:: WHAT YOU NEED TO DO ::
Extract, from the listing that follows, each line containing the word "hand".

= Beginning of Section =

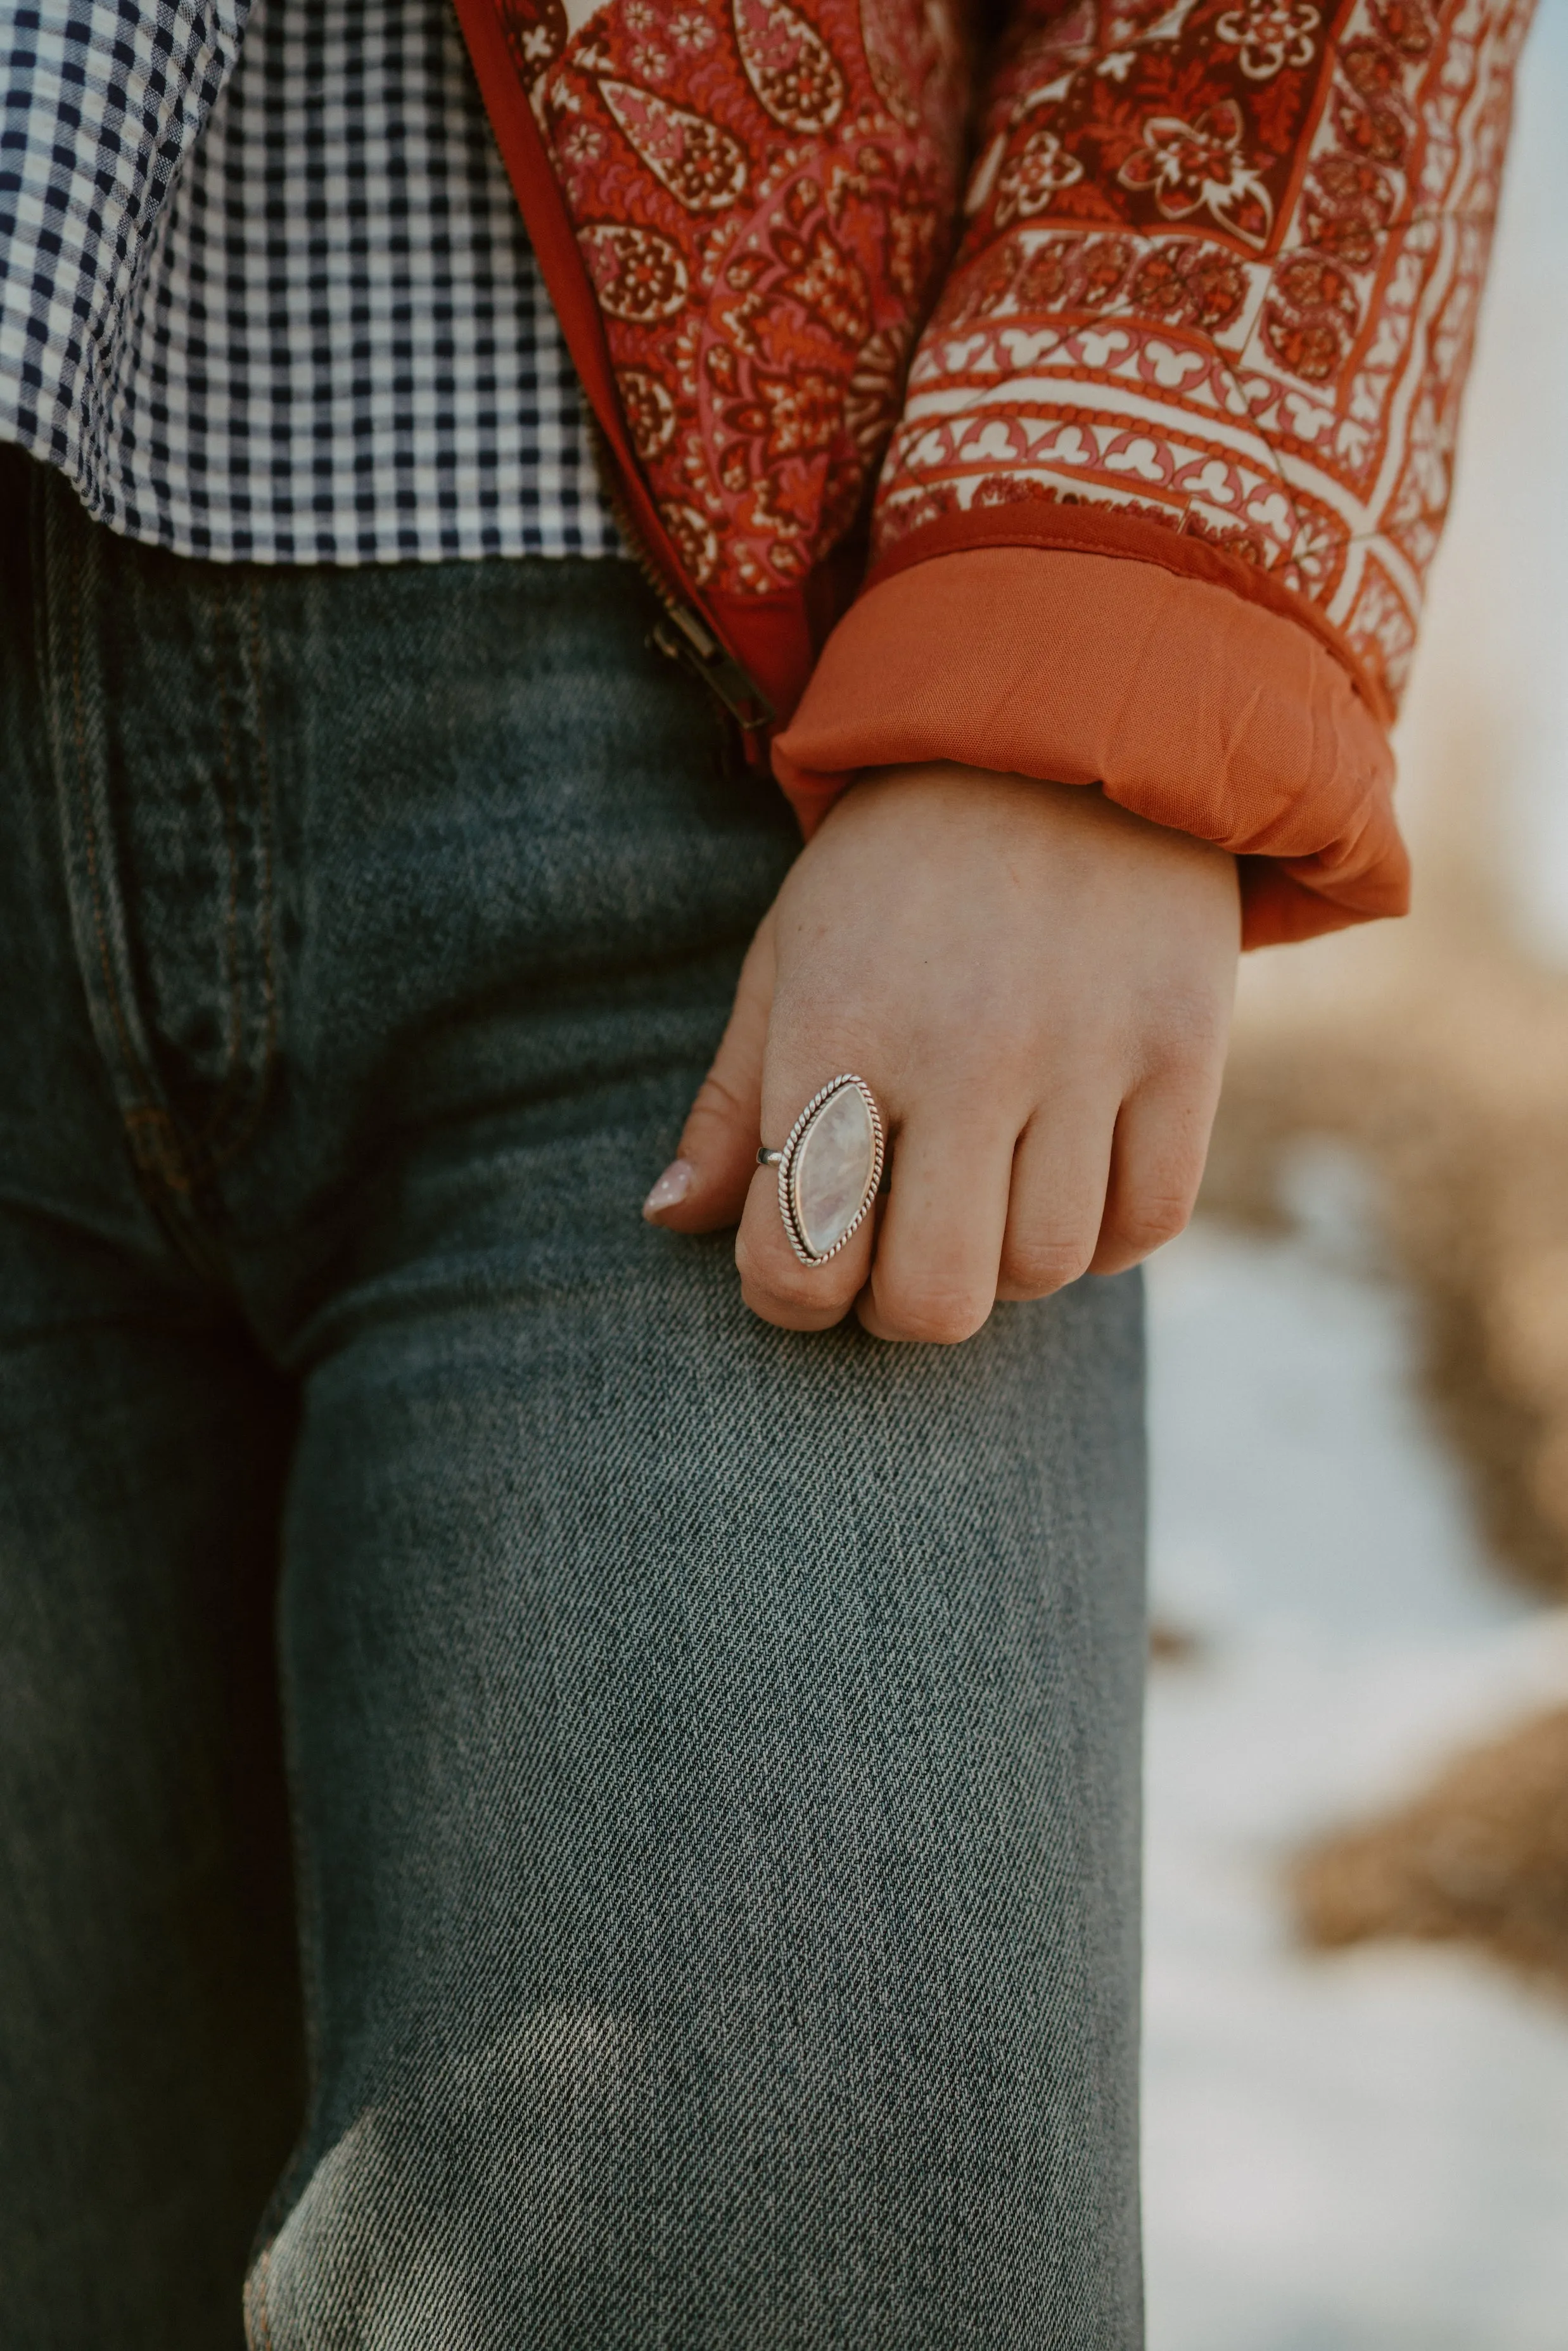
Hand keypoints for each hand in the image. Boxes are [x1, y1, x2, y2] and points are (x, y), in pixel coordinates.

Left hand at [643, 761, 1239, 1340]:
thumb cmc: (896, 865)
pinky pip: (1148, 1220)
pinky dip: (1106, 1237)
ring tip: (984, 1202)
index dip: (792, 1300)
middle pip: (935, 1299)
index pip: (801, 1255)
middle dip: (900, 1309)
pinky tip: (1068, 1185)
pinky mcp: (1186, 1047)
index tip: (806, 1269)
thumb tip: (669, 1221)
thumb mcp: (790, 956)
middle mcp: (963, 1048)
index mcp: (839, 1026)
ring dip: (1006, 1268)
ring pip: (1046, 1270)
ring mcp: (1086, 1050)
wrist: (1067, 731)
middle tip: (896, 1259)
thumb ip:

= End of Section =

:: FINISHED TASK ::
Hand keypoints for each hand in the image. Boxes are [x1, y1, x2, y2] and points are (x, y), in pixel coordinates.
Left hand at [643, 761, 1239, 1340]:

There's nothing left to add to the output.